The Florida Fish and Wildlife Research Institute in St. Petersburg has been studying and tracking manatee deaths since the 1970’s. In the nearly 40 years of research, this has been the first time the manatee mortality rate has climbed over 800.

“Through December 13th, we’ve documented 803 manatee deaths for 2013,” said Fish and Wildlife Research Institute spokesmen Kevin Baxter.

Manatees are susceptible to red tide and a bad outbreak earlier in this year took its toll on the marine mammals.

“Red tide caused 276 manatee deaths and that is also a record for cause [of death].”

The old record for manatee deaths was 766 in 2010 when large numbers of manatees died from cold stress due to a lengthy cold snap.

There is some good news for the slow moving marine mammals in 2013. The number of fatalities caused by humans in boats is at a five year low.

“The water craft number is actually below the five year average right now at 71,” said Baxter.

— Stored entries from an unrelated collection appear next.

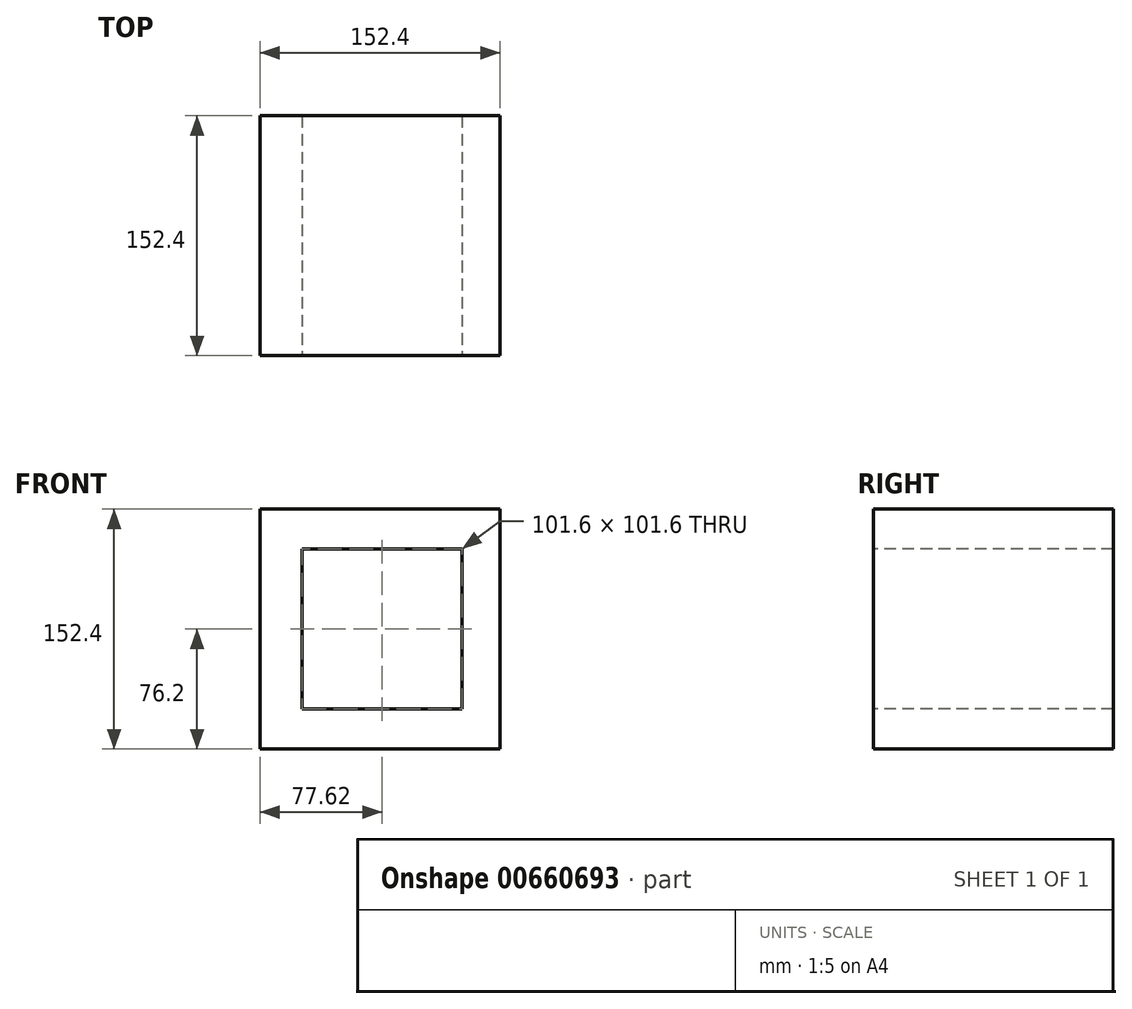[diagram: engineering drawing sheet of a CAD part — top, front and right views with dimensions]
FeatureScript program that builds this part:
annotation { "Feature Type Name" : "Feature", "Feature Type Description" : "" }
export const myFeature = defineFeature(function(context is Context, id is Id, definition is map)
    precondition{}
    {
        {
            var Q0;
            Q0=qCreatedBy(makeId("Top.planeOp"),FACE);
            var sketch = newSketch(context, id + "F0", { "sketchPlane" : qUnion([Q0])});
            skLineSegment(sketch, "E0", {"start": v(-77.62, 0) * mm, "end": v(74.78, 0) * mm});
            skLineSegment(sketch, "E1", {"start": v(74.78, 0) * mm, "end": v(74.78, 152.4) * mm});
            skLineSegment(sketch, "E2", {"start": v(74.78, 152.4) * mm, "end": v(-77.62, 152.4) * mm});
            skLineSegment(sketch, "E3", {"start": v(-77.62, 152.4) * mm, "end": v(-77.62, 0) * mm});
            skSolve(sketch);
        }
        {
            var Q0;
            Q0=makeQuery(id+"F0.imprint","IMPRINT",FACE,{"disambiguationData":[TD([[makeQuery(id+"F0.imprint","IMPRINT",EDGE,{"derivedFrom":sQuery(id+"F0.wireOp",EDGE,"E0")}),1.0]])]});
            extrude(context, id + "F1", {"entities" : qUnion([Q0]), "depth" : 152.4 * mm, "offsetDistance" : 25.4 * mm});
        }
        {
            var Q0;
            Q0=makeQuery(id+"F1.opExtrude","SWEPT_FACE",FACE,{"disambiguationData":[OSD([sQuery(id+"F0.wireOp",EDGE,"E0")])]});
            var sketch = newSketch(context, id + "F2", { "sketchPlane" : qUnion([Q0])});
            skLineSegment(sketch, "E4", {"start": v(0, 76.2) * mm, "end": v(0, 127) * mm});
            skLineSegment(sketch, "E5", {"start": v(0, 76.2) * mm, "end": v(50.8, 76.2) * mm});
            skLineSegment(sketch, "E6", {"start": v(0, 76.2) * mm, "end": v(-50.8, 76.2) * mm});
            skLineSegment(sketch, "E7", {"start": v(0, 76.2) * mm, "end": v(0, 25.4) * mm});
            skLineSegment(sketch, "E8", {"start": v(0, 127) * mm, "end": v(50.8, 127) * mm});
            skLineSegment(sketch, "E9", {"start": v(50.8, 127) * mm, "end": v(50.8, 76.2) * mm});
            skLineSegment(sketch, "E10", {"start": v(0, 25.4) * mm, "end": v(50.8, 25.4) * mm});
            skLineSegment(sketch, "E11", {"start": v(50.8, 25.4) * mm, "end": v(50.8, 76.2) * mm});
            skLineSegment(sketch, "E12", {"start": v(0, 127) * mm, "end": v(-50.8, 127) * mm});
            skLineSegment(sketch, "E13", {"start": v(-50.8, 127) * mm, "end": v(-50.8, 76.2) * mm});
            skLineSegment(sketch, "E14", {"start": v(-50.8, 76.2) * mm, "end": v(-50.8, 25.4) * mm});
            skLineSegment(sketch, "E15", {"start": v(-50.8, 25.4) * mm, "end": v(0, 25.4) * mm});
            skSolve(sketch);
        }
        {
            var Q0;
            Q0=makeQuery(id+"F2.imprint","IMPRINT",FACE,{"disambiguationData":[TD([[makeQuery(id+"F2.imprint","IMPRINT",EDGE,{"derivedFrom":sQuery(id+"F2.wireOp",EDGE,"E4")}),1.0]])]});
            var Q1;
            Q1=makeQuery(id+"F2.imprint","IMPRINT",FACE,{"disambiguationData":[TD([[makeQuery(id+"F2.imprint","IMPRINT",EDGE,{"derivedFrom":sQuery(id+"F2.wireOp",EDGE,"E4")}),-1.0]])]});
            var Q2;
            Q2=makeQuery(id+"F2.imprint","IMPRINT",FACE,{"disambiguationData":[TD([[makeQuery(id+"F2.imprint","IMPRINT",EDGE,{"derivedFrom":sQuery(id+"F2.wireOp",EDGE,"E5")}),-1.0]])]});
            var Q3;
            Q3=makeQuery(id+"F2.imprint","IMPRINT",FACE,{"disambiguationData":[TD([[makeQuery(id+"F2.imprint","IMPRINT",EDGE,{"derivedFrom":sQuery(id+"F2.wireOp",EDGE,"E6")}),1.0]])]});
            extrude(context, id + "F3", {"entities" : qUnion([Q0, Q1, Q2, Q3]), "operationType" : NewBodyOperationType.REMOVE, "oppositeDirection" : true, "depth" : 152.4 * mm, "offsetDistance" : 25.4 * mm});
        }
    });
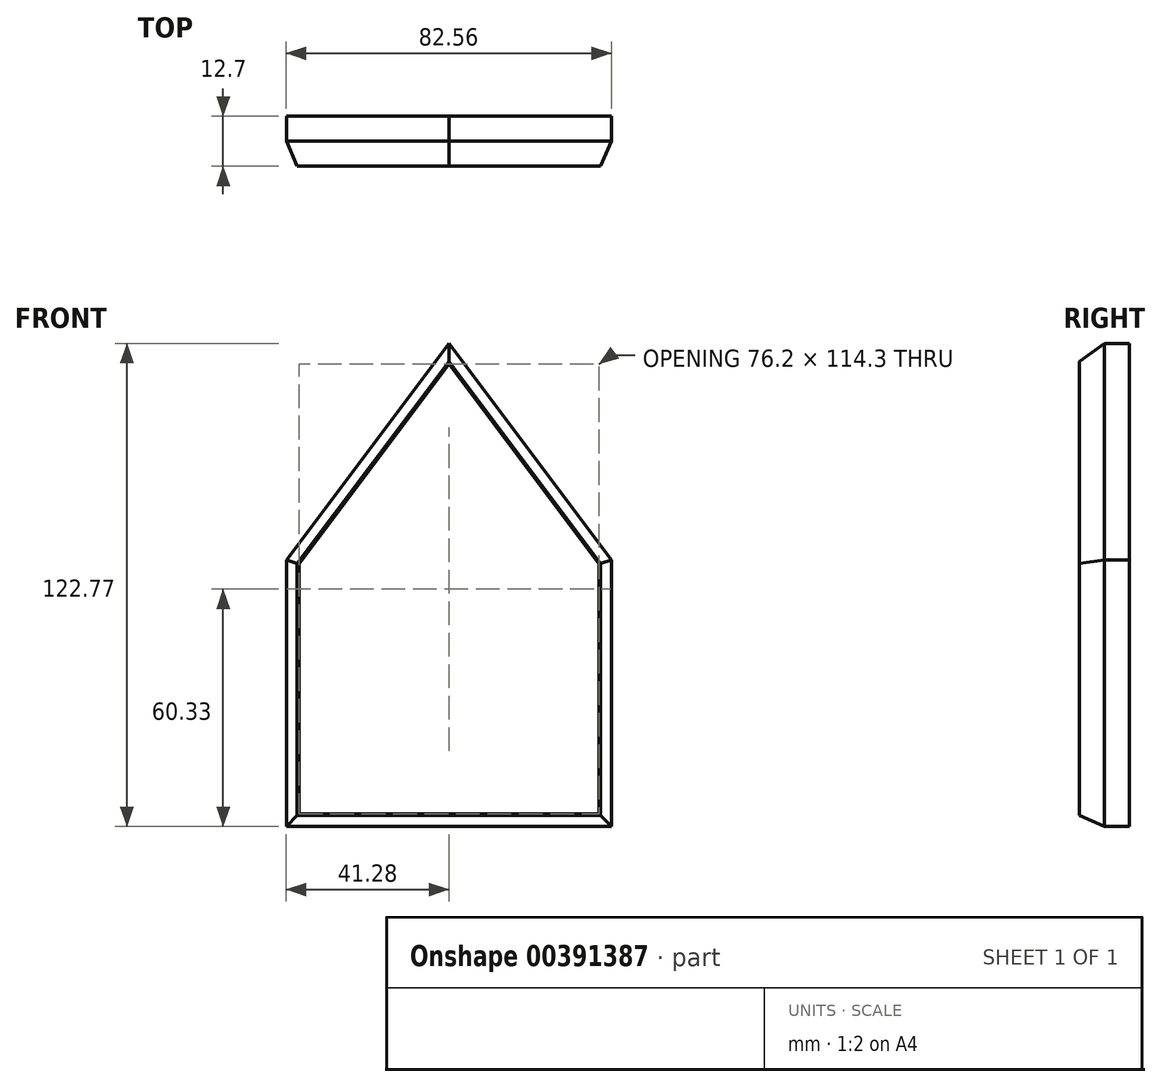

Other good news, 14 manatees found infected with red tide bacteria earlier this year were successfully rehabilitated and released back into the wild.

The total state population of manatees is estimated to be around 5,000.

If you happen to see a sick or injured manatee, Florida Fish and Wildlife officials encourage you to report it by calling their manatee hotline at 1-888-404-FWCC (3922). Cell phone users can dial *FWC.